Difference between special honest verifier zero-knowledge and zero-knowledge property

Question

Special honest verifier zero-knowledge and zero-knowledge property is defined as follows:

Special honest verifier zero-knowledge (SHVZK): There exists a polynomial-time simulator $M$, which on input $x$ and a random $t$, outputs an accepting conversation of the form $(m_1,t,m_2)$, with the same probability distribution as conversations between the honest $(P,V)$ on input $x$

Zero-knowledge property (ZK): Let $(P,V)$ be an interactive proof system for some language $L$ . We say that $(P,V)$ is computational zero-knowledge if for every probabilistic polynomial-time interactive machine $V^*$, there exists a probabilistic polynomial-time algorithm $M^*$ such that the output of the interactive machine $V^*$ after it interacts with the interactive machine $P$ on common input $x$ is computationally indistinguishable from the output of machine $M^*$ on input $x$.

Assume, there exists an interactive-protocol $\pi$ for language $L$ which is three move protocol that satisfies the zero-knowledge property.

Considering $\pi$, the difference between SHVZK and ZK is the simulator is constructed for only honest verifiers in SVZK, whereas in ZK simulator must constructed for even cheating verifiers.

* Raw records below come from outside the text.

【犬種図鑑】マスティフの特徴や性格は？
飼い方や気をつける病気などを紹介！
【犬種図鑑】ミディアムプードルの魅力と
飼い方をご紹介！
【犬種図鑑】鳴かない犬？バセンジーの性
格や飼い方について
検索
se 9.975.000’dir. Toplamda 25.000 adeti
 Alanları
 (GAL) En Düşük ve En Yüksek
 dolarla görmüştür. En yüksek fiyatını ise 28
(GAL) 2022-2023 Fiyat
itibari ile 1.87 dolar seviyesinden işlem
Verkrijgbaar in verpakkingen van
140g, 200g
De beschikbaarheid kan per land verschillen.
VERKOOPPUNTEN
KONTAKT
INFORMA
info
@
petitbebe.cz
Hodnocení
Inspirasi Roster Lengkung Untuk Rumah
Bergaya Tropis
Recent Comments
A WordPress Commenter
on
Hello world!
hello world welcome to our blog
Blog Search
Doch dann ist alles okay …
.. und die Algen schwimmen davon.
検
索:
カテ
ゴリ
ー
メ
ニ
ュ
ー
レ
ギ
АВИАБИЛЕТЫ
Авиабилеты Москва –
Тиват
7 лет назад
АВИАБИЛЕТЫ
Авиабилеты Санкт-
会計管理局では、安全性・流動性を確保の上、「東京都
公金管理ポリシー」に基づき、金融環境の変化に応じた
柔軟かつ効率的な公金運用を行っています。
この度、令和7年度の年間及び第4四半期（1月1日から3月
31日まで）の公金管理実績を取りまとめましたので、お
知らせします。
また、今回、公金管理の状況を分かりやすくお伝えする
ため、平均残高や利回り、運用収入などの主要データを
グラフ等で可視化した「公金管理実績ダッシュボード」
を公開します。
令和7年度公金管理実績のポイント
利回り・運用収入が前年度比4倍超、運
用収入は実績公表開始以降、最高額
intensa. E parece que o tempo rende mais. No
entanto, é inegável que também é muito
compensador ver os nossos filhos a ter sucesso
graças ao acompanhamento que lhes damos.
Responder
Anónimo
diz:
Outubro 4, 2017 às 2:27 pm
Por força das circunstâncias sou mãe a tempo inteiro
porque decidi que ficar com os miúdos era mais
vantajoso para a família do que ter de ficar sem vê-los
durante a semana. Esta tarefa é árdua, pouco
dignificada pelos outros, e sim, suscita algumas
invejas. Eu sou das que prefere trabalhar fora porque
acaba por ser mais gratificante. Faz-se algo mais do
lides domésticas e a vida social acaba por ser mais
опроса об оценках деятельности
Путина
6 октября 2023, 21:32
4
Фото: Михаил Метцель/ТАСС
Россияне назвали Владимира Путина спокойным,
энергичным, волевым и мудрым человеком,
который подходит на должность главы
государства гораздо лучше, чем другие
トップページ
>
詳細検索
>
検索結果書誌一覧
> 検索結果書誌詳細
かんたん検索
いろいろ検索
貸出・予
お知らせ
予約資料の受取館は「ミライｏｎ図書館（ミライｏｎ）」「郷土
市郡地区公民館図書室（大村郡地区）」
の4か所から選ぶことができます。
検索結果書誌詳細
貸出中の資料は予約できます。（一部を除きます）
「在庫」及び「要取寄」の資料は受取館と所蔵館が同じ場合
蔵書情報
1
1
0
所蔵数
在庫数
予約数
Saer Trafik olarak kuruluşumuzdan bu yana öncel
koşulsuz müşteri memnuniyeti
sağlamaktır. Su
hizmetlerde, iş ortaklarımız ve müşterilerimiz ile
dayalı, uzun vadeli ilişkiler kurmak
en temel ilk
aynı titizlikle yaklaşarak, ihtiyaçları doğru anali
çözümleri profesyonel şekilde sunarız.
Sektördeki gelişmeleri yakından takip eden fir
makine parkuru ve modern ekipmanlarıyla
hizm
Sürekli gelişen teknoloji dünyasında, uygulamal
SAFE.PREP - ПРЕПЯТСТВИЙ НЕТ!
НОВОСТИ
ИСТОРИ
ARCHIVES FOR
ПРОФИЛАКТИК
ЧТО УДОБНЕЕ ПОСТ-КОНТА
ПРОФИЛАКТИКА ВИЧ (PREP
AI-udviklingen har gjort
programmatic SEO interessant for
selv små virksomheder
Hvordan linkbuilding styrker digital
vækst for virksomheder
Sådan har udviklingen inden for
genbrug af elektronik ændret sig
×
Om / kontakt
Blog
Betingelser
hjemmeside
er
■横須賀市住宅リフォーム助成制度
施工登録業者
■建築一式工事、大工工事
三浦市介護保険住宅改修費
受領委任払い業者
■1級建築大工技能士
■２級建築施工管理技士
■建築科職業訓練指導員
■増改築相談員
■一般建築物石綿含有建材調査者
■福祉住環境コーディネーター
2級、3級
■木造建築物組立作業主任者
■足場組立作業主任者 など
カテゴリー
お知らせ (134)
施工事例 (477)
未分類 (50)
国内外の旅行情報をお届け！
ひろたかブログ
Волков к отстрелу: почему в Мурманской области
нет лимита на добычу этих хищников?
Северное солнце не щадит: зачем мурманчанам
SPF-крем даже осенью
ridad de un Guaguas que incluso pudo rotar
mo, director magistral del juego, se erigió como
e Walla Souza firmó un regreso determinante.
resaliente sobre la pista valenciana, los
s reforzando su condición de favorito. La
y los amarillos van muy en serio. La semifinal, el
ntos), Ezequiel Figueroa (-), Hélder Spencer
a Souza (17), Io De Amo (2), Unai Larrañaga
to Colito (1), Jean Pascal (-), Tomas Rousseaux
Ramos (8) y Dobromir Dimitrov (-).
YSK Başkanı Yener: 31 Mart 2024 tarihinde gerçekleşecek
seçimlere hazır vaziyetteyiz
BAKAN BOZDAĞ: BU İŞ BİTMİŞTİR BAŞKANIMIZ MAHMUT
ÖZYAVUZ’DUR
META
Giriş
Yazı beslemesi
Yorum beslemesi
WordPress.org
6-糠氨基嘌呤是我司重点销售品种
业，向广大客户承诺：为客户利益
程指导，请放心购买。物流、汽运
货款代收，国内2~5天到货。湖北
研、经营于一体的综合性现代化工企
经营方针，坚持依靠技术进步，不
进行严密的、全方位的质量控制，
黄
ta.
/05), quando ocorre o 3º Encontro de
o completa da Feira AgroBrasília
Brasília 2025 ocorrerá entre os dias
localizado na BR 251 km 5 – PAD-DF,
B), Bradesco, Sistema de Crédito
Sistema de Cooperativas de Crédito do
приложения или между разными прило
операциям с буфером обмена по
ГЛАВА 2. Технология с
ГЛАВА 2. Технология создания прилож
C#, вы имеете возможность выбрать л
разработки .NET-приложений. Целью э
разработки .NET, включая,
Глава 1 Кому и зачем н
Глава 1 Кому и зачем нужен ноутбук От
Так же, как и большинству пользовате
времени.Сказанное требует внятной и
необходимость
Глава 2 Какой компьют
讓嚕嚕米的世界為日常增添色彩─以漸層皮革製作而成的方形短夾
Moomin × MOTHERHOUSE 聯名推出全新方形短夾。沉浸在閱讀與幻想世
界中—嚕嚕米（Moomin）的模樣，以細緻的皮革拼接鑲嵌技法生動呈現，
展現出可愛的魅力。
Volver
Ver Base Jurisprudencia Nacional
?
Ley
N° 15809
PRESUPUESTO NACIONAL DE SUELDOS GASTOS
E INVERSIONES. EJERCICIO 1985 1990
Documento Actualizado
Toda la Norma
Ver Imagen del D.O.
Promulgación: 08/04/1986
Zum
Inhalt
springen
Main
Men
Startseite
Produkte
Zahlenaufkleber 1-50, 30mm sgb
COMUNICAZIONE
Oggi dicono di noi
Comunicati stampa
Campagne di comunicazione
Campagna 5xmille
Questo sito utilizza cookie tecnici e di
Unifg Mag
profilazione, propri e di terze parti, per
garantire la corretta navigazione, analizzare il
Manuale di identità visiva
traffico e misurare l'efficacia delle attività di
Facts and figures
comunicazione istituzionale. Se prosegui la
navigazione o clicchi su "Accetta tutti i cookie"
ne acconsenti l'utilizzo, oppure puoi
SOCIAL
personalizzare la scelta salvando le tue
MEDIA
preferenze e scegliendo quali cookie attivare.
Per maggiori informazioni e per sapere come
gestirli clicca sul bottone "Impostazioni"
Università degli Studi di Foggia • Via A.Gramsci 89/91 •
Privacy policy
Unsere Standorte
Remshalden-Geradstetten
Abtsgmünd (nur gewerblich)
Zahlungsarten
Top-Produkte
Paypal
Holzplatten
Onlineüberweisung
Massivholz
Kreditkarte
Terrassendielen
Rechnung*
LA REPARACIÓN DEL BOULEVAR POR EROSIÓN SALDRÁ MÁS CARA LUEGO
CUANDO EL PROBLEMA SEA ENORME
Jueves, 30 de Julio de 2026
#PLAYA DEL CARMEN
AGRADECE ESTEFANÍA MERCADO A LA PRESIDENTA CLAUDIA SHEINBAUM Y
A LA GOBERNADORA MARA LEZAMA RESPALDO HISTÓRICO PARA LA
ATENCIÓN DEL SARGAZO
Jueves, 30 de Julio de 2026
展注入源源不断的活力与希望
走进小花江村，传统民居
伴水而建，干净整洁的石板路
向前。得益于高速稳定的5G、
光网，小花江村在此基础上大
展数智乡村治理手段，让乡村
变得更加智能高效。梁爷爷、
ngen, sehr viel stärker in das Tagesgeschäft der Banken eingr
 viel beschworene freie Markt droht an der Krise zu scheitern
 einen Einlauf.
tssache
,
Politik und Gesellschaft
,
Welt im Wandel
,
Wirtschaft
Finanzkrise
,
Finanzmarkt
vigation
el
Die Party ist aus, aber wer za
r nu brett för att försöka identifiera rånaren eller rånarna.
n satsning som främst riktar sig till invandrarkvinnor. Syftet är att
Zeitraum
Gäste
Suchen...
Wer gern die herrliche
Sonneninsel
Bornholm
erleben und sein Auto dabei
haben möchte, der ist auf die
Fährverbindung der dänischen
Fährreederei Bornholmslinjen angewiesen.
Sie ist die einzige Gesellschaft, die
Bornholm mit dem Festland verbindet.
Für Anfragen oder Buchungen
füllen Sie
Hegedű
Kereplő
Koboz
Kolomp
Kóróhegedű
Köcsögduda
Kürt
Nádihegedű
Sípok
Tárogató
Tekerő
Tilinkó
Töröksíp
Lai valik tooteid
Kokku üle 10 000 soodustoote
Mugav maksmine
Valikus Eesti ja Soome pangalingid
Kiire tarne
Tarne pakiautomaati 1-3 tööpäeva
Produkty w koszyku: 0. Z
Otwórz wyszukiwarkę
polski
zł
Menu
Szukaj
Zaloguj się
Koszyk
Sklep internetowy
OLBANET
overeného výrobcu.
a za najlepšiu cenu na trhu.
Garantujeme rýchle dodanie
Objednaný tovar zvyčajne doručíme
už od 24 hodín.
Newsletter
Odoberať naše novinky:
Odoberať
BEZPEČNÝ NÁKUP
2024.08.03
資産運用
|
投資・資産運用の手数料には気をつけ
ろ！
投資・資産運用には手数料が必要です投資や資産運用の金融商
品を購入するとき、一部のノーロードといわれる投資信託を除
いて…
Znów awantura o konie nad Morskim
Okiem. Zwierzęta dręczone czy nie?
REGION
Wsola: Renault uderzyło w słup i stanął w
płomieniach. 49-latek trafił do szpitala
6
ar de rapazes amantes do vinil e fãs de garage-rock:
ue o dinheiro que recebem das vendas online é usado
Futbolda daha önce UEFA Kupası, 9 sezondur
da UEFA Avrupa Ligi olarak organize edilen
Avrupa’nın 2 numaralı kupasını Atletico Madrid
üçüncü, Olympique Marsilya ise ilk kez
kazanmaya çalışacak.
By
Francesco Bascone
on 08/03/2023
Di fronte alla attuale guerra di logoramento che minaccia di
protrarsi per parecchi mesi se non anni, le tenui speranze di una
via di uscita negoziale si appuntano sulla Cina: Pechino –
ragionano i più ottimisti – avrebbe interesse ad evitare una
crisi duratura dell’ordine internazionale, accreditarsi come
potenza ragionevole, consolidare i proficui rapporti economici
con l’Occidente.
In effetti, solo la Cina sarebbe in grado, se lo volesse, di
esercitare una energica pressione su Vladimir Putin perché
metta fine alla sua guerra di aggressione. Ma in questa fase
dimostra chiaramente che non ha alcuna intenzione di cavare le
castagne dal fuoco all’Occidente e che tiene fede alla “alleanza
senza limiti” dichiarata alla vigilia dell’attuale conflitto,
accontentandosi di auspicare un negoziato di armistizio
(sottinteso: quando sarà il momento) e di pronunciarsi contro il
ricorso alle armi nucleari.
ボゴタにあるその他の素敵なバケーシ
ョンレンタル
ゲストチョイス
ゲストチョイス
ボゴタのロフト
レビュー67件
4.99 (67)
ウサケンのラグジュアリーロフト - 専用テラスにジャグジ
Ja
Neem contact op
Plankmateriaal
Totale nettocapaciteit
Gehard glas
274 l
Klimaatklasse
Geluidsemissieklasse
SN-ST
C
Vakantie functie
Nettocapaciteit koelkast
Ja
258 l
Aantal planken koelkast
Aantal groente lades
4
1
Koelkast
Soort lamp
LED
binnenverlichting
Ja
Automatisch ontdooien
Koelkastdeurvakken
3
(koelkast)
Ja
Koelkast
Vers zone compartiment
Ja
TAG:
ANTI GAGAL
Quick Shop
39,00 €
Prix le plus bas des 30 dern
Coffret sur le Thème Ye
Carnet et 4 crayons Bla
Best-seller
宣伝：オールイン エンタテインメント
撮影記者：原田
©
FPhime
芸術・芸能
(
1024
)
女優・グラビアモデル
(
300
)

Can we say $\pi$ satisfies SHVZK? My doubt is in SHVZK, the simulator produces an accepting transcript whereas in ZK property there is no condition about acceptance of transcript generated by simulator.

Answer 1

"Can we say $\pi$ satisfies SHVZK?"

Yes you can. As any proof system which satisfies ZK property, also achieves SHVZK.

Regard to "My doubt is In SHVZK, simulator produces accepting transcript where as in ZK property there is no condition about acceptance of transcript generated by simulator."

Note that in the definition of ZK, it is mentioned that "Let $(P,V)$ be an interactive proof system". A proof system should be complete, meaning that a honest prover always convinces honest verifier, which implies that the proof should be acceptable. So, even if in the definition of ZK, clearly is not mentioned that the proof should be acceptable, but similar to the SHVZK proof, a simulated ZK proof should be acceptable by verifier.

Answer 2

"Can we say 𝜋 satifies SHVZK?. My doubt is In SHVZK, simulator produces accepting transcript where as in ZK property there is no condition about acceptance of transcript generated by simulator."

Your doubt is correct but it does depend on how the property is formalised.

ZK quantifies over all x in the language, whereas normally SHVZK requires that M output accepting transcripts on all x (regardless of whether they are in the language or not.) This is by design because we want to use the simulator in constructing disjunctive proofs, where only one of the two statements is correct. If SHVZK is formalised as above then the accepted answer is wrong on this point since completeness only holds for statements in the language.